━━━━━ RECORDS FOR THE EXERCISE ━━━━━

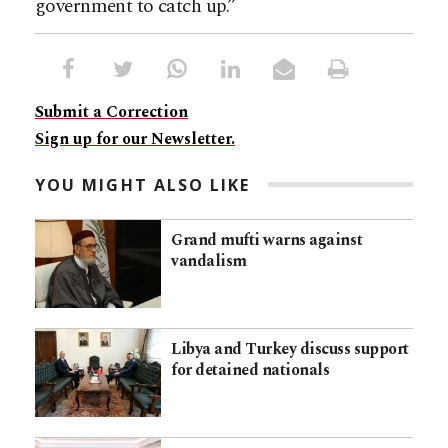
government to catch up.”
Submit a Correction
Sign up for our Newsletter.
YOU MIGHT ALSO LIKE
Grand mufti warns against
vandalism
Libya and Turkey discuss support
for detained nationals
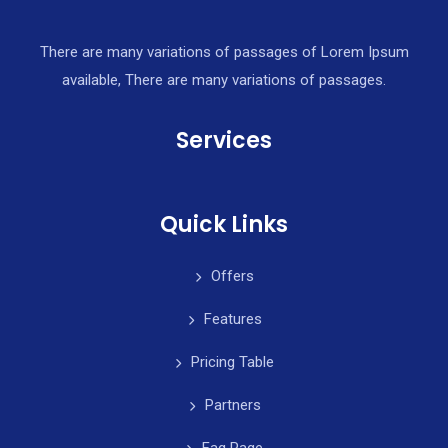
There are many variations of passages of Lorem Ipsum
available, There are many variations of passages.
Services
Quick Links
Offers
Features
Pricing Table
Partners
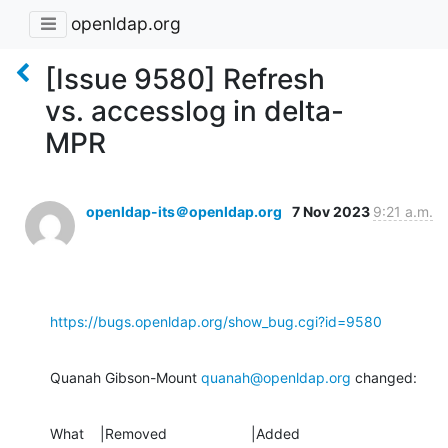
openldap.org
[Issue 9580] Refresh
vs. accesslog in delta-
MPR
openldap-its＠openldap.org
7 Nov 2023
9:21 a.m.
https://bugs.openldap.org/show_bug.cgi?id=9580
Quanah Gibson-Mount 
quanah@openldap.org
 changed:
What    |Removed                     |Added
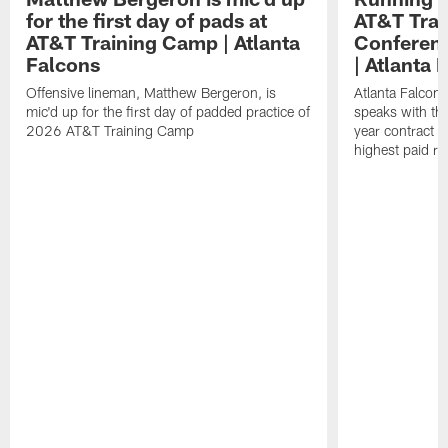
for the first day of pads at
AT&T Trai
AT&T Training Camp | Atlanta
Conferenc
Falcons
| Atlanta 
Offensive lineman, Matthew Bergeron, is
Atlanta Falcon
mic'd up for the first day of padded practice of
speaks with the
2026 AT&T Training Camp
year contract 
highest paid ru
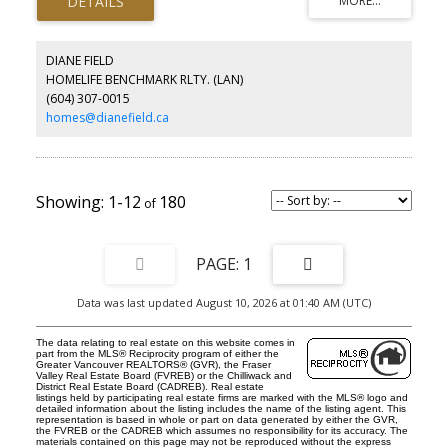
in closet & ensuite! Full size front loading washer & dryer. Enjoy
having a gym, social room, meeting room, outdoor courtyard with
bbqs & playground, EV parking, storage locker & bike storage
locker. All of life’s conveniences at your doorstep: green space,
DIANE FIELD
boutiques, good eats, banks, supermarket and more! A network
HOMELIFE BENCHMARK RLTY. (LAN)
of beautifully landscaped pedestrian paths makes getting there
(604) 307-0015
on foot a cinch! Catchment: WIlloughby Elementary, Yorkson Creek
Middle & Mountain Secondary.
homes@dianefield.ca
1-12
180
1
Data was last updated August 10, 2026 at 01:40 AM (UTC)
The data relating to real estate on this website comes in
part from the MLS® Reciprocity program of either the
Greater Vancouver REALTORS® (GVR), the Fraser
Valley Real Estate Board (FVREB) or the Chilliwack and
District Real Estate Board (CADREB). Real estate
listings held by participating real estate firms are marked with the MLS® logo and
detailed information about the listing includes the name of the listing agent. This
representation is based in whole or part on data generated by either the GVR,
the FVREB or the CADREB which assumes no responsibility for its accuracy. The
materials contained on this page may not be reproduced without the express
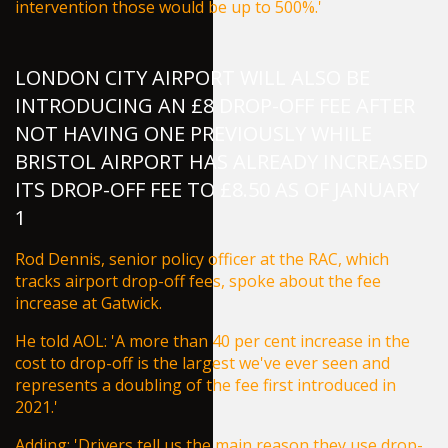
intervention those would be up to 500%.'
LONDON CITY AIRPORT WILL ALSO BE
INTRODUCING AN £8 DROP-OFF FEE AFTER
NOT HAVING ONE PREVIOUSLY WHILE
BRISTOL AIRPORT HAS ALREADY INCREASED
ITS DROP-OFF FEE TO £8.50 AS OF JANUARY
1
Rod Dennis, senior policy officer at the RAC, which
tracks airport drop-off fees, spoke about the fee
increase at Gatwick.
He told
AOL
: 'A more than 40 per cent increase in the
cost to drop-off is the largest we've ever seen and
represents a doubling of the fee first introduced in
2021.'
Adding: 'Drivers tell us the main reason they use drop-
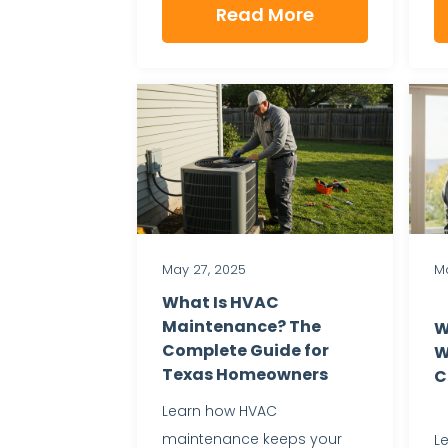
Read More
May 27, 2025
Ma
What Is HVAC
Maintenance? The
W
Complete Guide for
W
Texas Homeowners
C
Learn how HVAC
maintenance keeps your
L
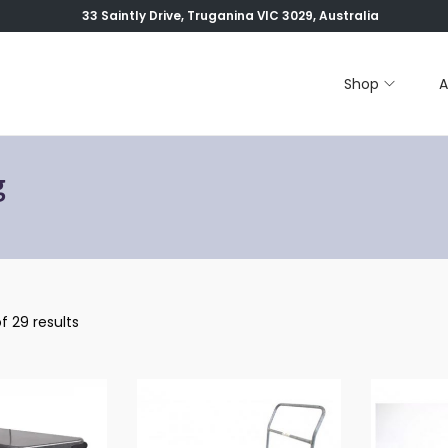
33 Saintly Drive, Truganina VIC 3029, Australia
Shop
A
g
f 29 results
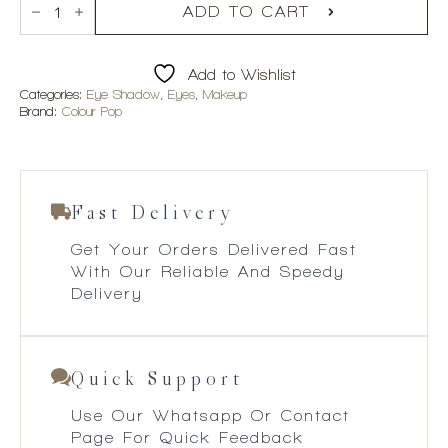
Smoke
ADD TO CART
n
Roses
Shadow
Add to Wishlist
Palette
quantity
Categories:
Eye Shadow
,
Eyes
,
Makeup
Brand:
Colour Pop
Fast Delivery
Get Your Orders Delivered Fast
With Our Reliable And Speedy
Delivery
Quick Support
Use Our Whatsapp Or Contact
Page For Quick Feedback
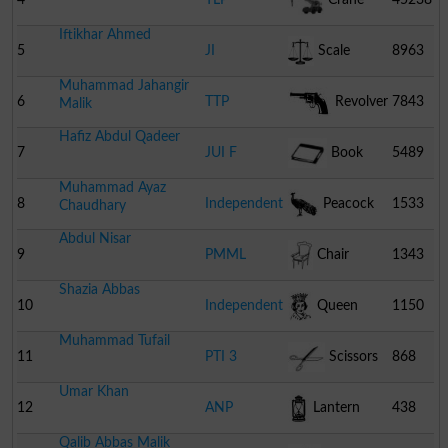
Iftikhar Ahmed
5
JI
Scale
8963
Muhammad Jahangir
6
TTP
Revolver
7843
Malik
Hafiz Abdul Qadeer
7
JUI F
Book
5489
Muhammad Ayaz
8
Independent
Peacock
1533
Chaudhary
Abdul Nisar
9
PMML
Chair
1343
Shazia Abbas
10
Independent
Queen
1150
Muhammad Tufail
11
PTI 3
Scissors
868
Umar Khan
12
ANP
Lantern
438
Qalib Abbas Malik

━━━━━

- **DIRECTIONS FOR THIS TASK**:
The expected output is an exact copy of the lines from the top of the data above through the line containing "Quick Links", both included, with every picture omitted.

- **ANSWER FOR THIS EXERCISE**:
government to catch up.”
Submit a Correction
Sign up for our Newsletter.
YOU MIGHT ALSO LIKE
Grand mufti warns against
vandalism
Libya and Turkey discuss support
for detained nationals
There are many variations of passages of Lorem Ipsum
available, There are many variations of passages.
Services
Quick Links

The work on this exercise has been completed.